Start of DATA EXTRACTS
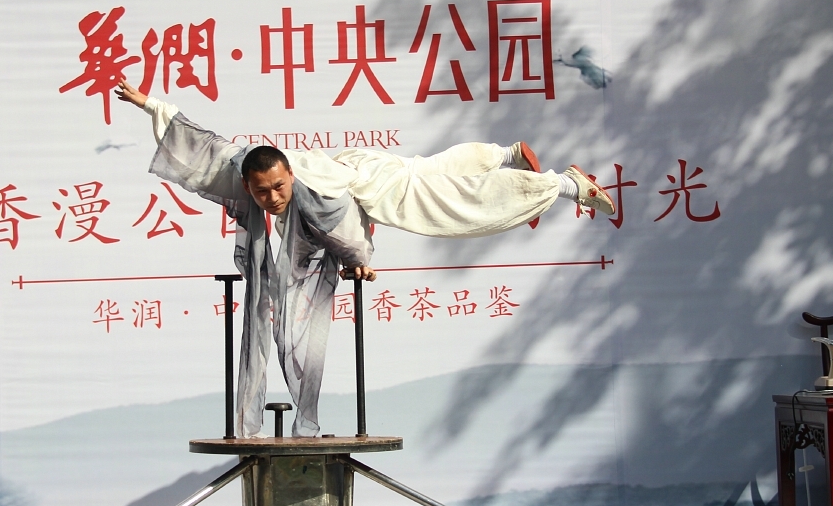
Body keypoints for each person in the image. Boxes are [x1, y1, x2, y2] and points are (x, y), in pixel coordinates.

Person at [115, 81, 614, 438]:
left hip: (367, 186)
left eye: (278, 188)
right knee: (427, 172)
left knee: (451, 209)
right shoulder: (240, 165)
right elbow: (203, 141)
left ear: (290, 175)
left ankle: (564, 185)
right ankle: (504, 156)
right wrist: (151, 105)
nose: (271, 198)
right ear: (247, 183)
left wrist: (359, 260)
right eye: (261, 192)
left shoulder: (314, 195)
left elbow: (346, 231)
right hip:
End of DATA EXTRACTS
ASSIGNMENT -
Determine how many lines in the listing above contain the word "right". Provide that figure only.

SOLUTION TO THIS PROBLEM -
8